**Your assignment**
Express every line of the items below as a JSON list of strings, one string per line, with blank lines dropped. Leave the pictures out of the answer.

[Stored data entries]

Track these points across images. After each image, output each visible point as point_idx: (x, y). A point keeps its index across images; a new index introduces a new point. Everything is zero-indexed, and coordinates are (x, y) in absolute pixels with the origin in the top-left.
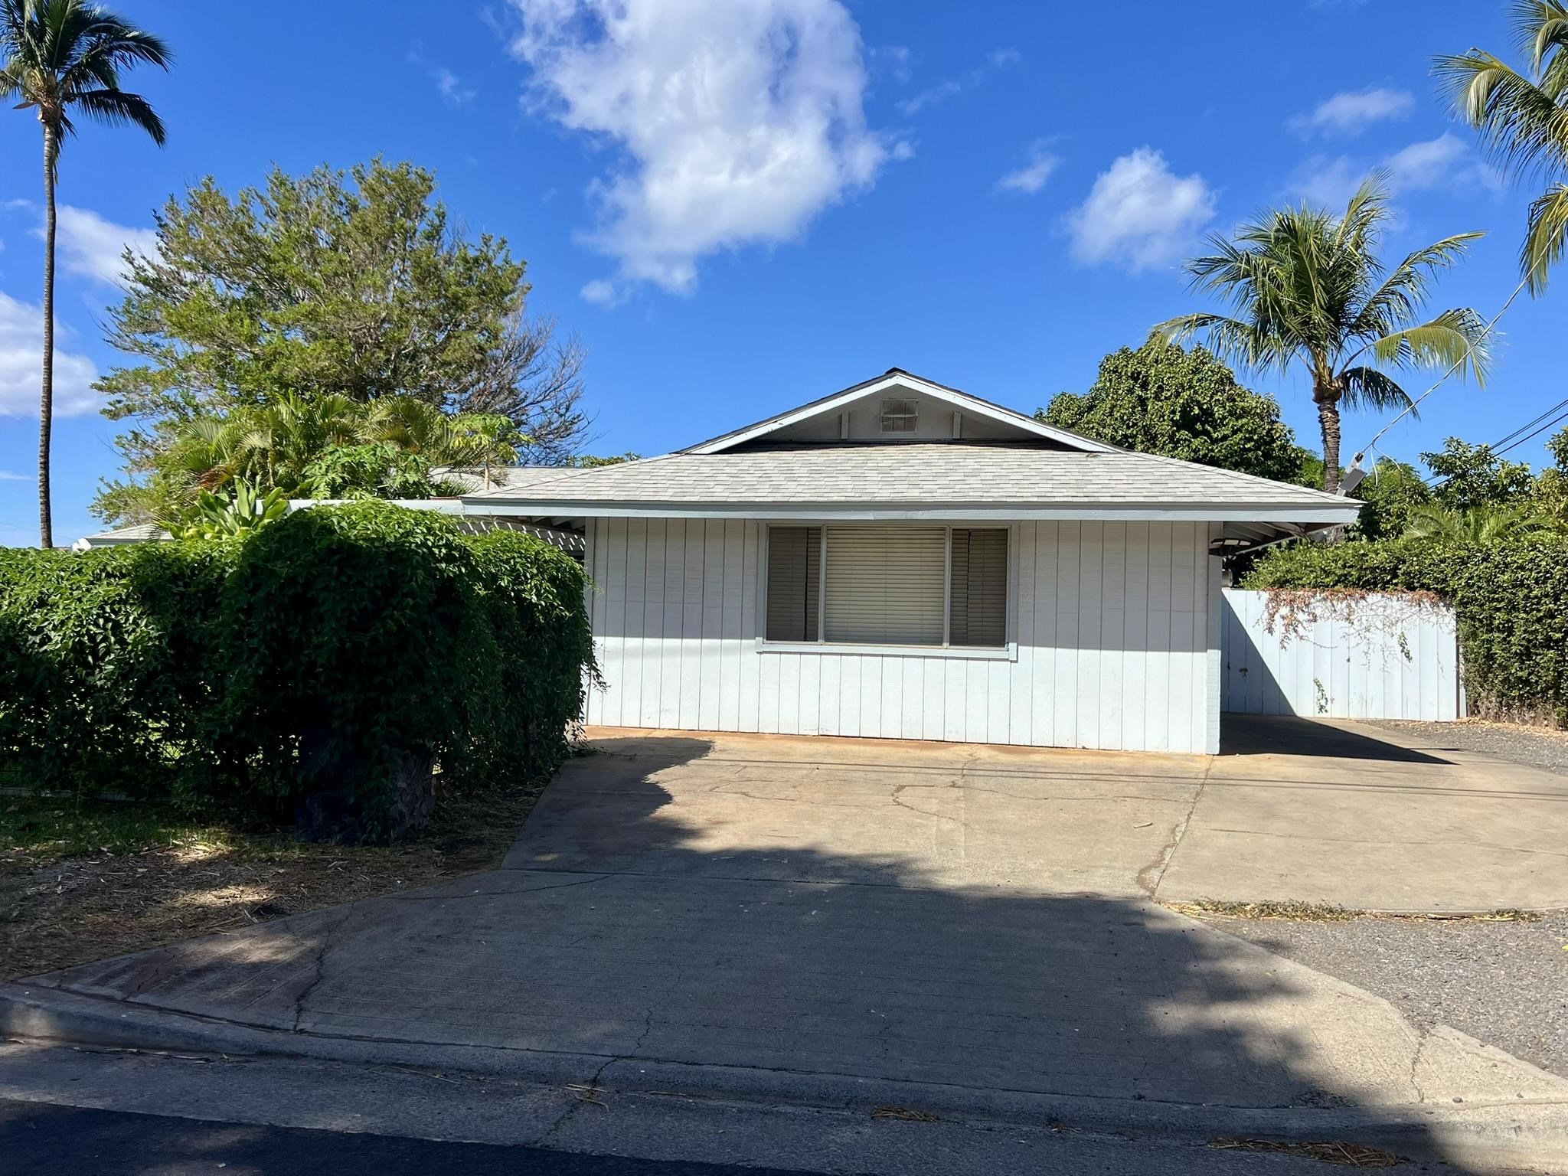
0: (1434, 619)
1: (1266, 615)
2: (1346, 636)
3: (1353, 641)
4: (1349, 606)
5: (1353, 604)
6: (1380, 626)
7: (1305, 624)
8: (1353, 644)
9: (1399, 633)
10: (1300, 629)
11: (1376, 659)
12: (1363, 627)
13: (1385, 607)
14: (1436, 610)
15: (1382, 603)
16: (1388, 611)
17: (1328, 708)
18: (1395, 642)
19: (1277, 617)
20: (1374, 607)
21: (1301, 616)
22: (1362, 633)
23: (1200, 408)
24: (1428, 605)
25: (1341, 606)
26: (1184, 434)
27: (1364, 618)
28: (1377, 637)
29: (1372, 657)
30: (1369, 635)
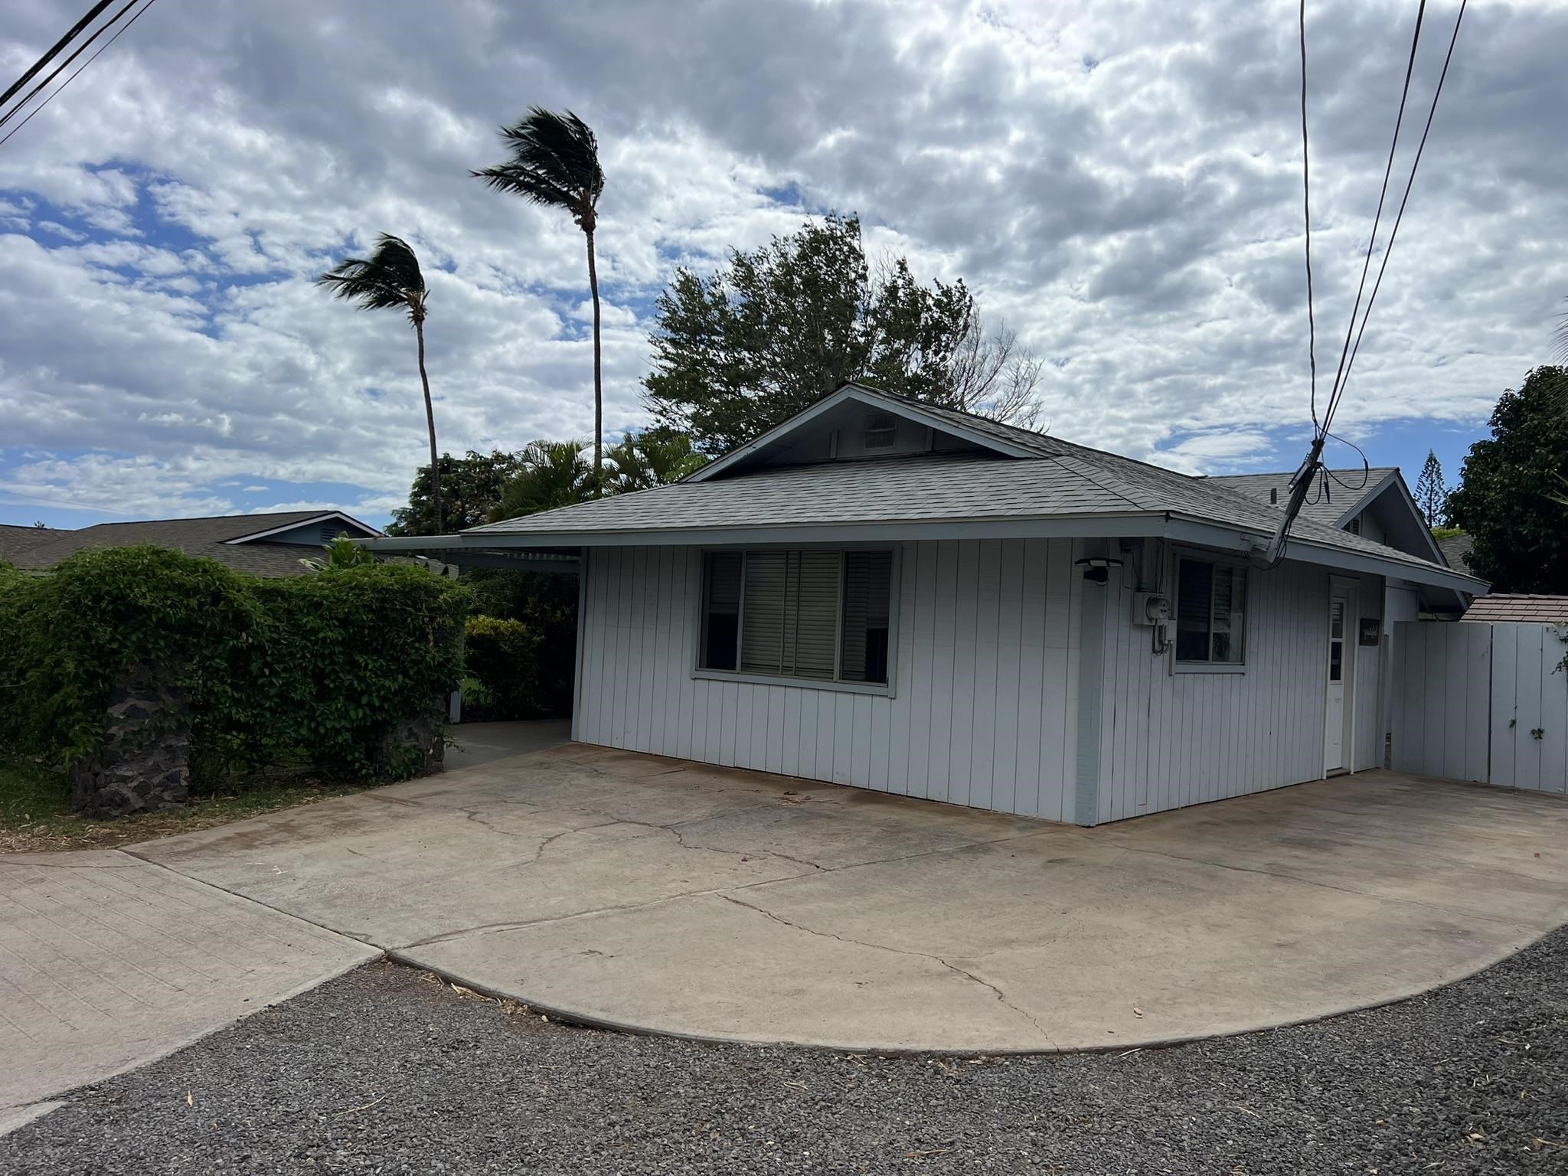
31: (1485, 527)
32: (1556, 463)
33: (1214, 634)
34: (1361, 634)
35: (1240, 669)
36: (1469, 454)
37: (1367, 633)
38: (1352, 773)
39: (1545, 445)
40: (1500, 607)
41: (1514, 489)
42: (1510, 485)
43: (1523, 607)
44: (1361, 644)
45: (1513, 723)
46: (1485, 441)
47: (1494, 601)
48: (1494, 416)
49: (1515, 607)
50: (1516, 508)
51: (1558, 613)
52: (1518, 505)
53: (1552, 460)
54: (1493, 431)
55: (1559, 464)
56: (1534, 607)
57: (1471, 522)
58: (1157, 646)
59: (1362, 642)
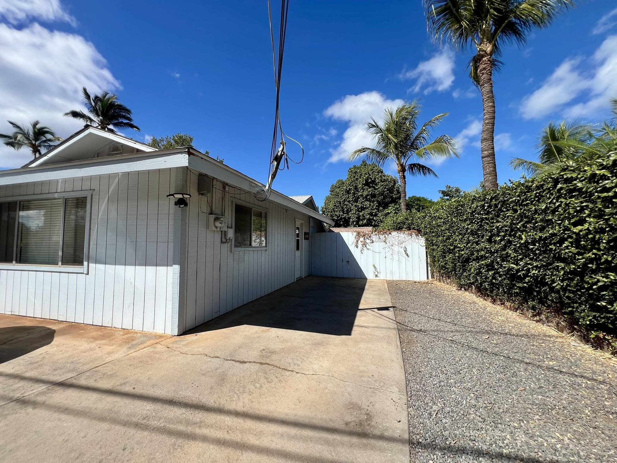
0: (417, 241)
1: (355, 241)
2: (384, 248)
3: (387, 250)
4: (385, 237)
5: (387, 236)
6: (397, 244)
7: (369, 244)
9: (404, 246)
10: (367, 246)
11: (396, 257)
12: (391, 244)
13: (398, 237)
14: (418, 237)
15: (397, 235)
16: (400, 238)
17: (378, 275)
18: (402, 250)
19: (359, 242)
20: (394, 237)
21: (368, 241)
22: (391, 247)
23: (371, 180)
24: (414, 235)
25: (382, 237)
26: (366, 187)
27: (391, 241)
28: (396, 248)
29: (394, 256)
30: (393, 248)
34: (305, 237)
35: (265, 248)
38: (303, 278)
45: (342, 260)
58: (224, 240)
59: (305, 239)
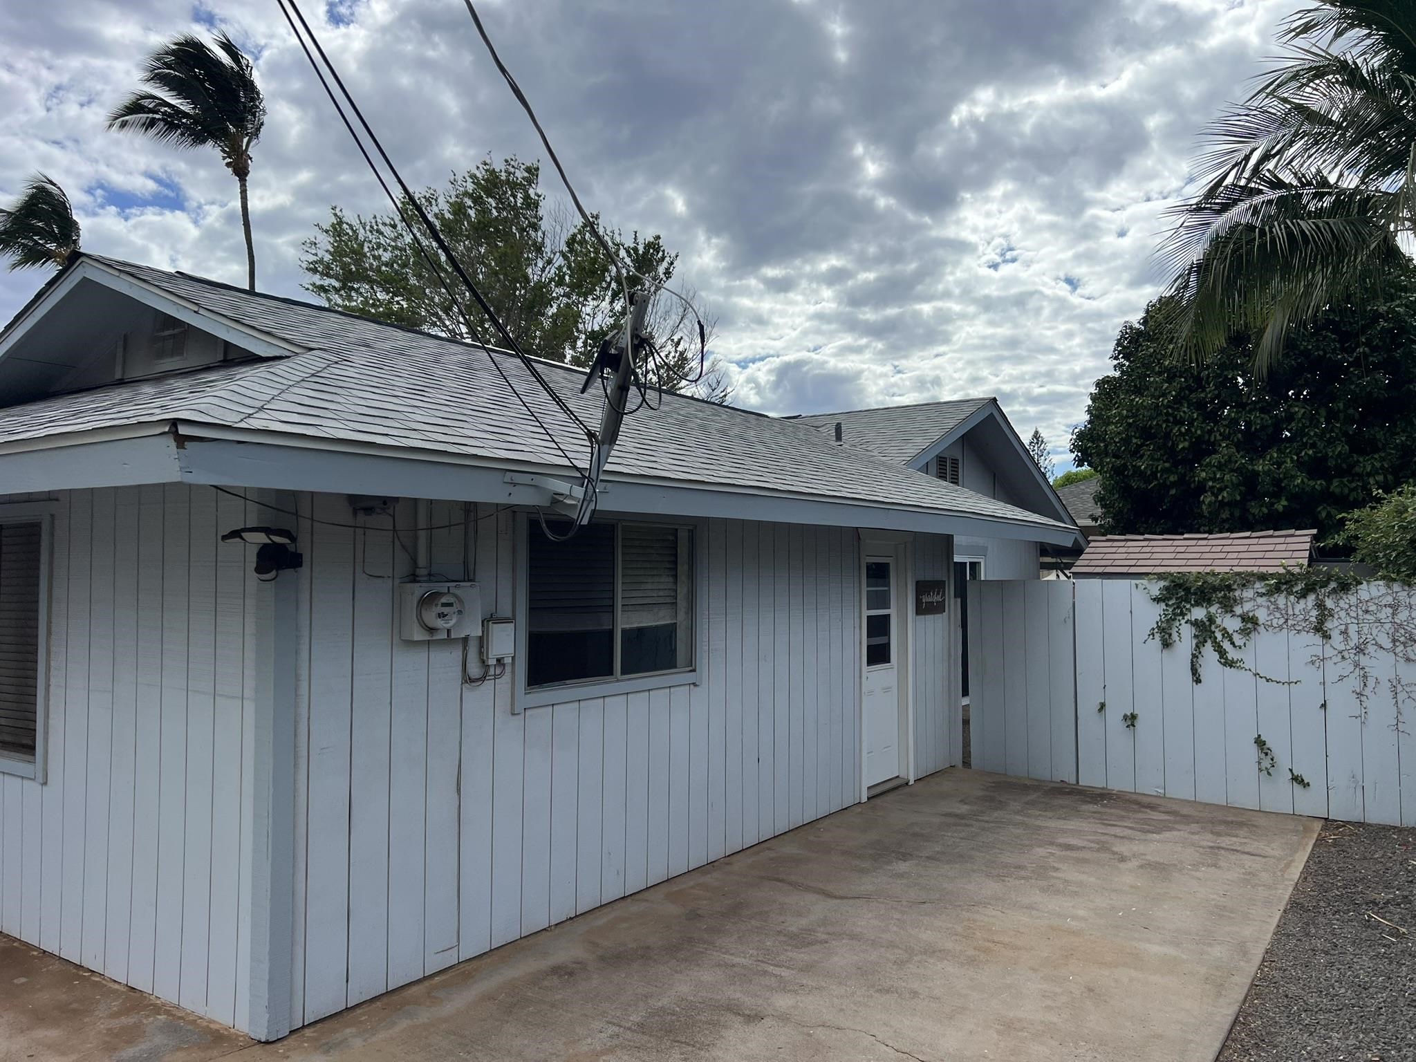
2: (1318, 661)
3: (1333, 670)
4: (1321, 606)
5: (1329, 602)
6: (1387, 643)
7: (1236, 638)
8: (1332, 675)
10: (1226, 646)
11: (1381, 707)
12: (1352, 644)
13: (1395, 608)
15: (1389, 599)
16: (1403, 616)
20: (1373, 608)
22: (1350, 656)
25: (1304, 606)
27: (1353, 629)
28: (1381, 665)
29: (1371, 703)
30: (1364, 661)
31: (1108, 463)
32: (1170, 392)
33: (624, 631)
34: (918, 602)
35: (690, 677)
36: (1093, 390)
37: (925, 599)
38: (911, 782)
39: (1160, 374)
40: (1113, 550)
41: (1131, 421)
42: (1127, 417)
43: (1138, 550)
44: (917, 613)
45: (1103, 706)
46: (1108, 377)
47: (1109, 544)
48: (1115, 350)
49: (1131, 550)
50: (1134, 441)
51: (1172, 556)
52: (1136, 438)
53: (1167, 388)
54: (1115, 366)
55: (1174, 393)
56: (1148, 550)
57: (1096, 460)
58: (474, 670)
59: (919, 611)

**Response below**
[
  "Track these points across images. After each image, output each visible point as point_idx: (x, y). A point keeps its index across images; a new index introduces a new point. Everything is zero-indexed, and coordinates are (x, y) in absolute pixels with the origin in the top-left.",
  "0: (1434, 619)",
  "1: (1266, 615)",
  "2: (1346, 636)",
  "3: (1353, 641)",
  "4: (1349, 606)",
  "5: (1353, 604)",
  "6: (1380, 626)",
  "7: (1305, 624)",
  "8: (1353, 644)",
  "9: (1399, 633)",
  "10: (1300, 629)",
  "11: (1376, 659)",
  "12: (1363, 627)",
  "13: (1385, 607)",
  "14: (1436, 610)",
  "15: (1382, 603)",
  "16: (1388, 611)",
  "17: (1328, 708)",
  "18: (1395, 642)",
  "19: (1277, 617)",
  "20: (1374, 607)",
  "21: (1301, 616)",
  "22: (1362, 633)",
  "23: (1200, 408)",
  "24: (1428, 605)",
  "25: (1341, 606)",
  "26: (1184, 434)",
  "27: (1364, 618)",
  "28: (1377, 637)",
  "29: (1372, 657)",
  "30: (1369, 635)",
  "31: (1485, 527)",
  "32: (1556, 463)",
  "33: (1214, 634)",
  "34: (1361, 634)",
  "35: (1240, 669)",
  "36: (1469, 454)",
  "37: (1367, 633)",
  "38: (1352, 773)",
  "39: (1545, 445)",
  "40: (1500, 607)",
  "41: (1514, 489)",
  "42: (1510, 485)",
  "43: (1523, 607)",
  "44: (1361, 644)",
  "45: (1513, 723)",
  "46: (1485, 441)",
  "47: (1494, 601)",
  "48: (1494, 416)",
  "49: (1515, 607)",
  "50: (1516, 508)",
  "51: (1558, 613)",
  "52: (1518, 505)",
  "53: (1552, 460)",
  "54: (1493, 431)",
  "55: (1559, 464)",
  "56: (1534, 607)",
  "57: (1471, 522)",
  "58: (1157, 646)",
  "59: (1362, 642)",
  "0: (417, 241)",
  "1: (355, 241)",
  "2: (384, 248)",
  "3: (387, 250)",
  "4: (385, 237)",
  "5: (387, 236)",
  "6: (397, 244)",
  "7: (369, 244)",
  "9: (404, 246)",
  "10: (367, 246)",
  "11: (396, 257)",
  "12: (391, 244)",
  "13: (398, 237)",
  "14: (418, 237)",
  "15: (397, 235)",
  "16: (400, 238)",
  "17: (378, 275)",
  "18: (402, 250)",
  "19: (359, 242)",
  "20: (394, 237)",
  "21: (368, 241)",
  "22: (391, 247)",
  "23: (371, 180)",
  "24: (414, 235)",
  "25: (382, 237)",
  "26: (366, 187)",
  "27: (391, 241)",
  "28: (396, 248)",
  "29: (394, 256)",
  "30: (393, 248)",
  "34: (305, 237)",
  "35: (265, 248)",
  "38: (303, 278)",
  "45: (342, 260)",
  "58: (224, 240)",
  "59: (305, 239)",
  "2: (1318, 661)",
  "3: (1333, 670)",
  "4: (1321, 606)",
  "5: (1329, 602)",
  "6: (1387, 643)",
  "7: (1236, 638)",
  "8: (1332, 675)",
  "10: (1226, 646)",
  "11: (1381, 707)",
  "12: (1352, 644)",
  "13: (1395, 608)",
  "15: (1389, 599)",
  "16: (1403, 616)",
  "20: (1373, 608)",
  "22: (1350, 656)",
  "25: (1304, 606)",
  "27: (1353, 629)",
  "28: (1381, 665)",
  "29: (1371, 703)",
  "30: (1364, 661)",
  "31: (1108, 463)",
  "32: (1170, 392)",
  "33: (624, 631)",
  "34: (918, 602)",
  "35: (690, 677)",
  "36: (1093, 390)",
  "37: (925, 599)",
  "38: (911, 782)",
  "39: (1160, 374)",
  "40: (1113, 550)",
  "41: (1131, 421)",
  "42: (1127, 417)",
  "43: (1138, 550)",
  "44: (917, 613)",
  "45: (1103, 706)",
  "46: (1108, 377)",
  "47: (1109, 544)",
  "48: (1115, 350)",
  "49: (1131, 550)",
  "50: (1134, 441)",
  "51: (1172, 556)",
  "52: (1136, 438)",
  "53: (1167, 388)",
  "54: (1115, 366)",
  "55: (1174, 393)",
  "56: (1148, 550)",
  "57: (1096, 460)",
  "58: (474, 670)",
  "59: (919, 611)"
]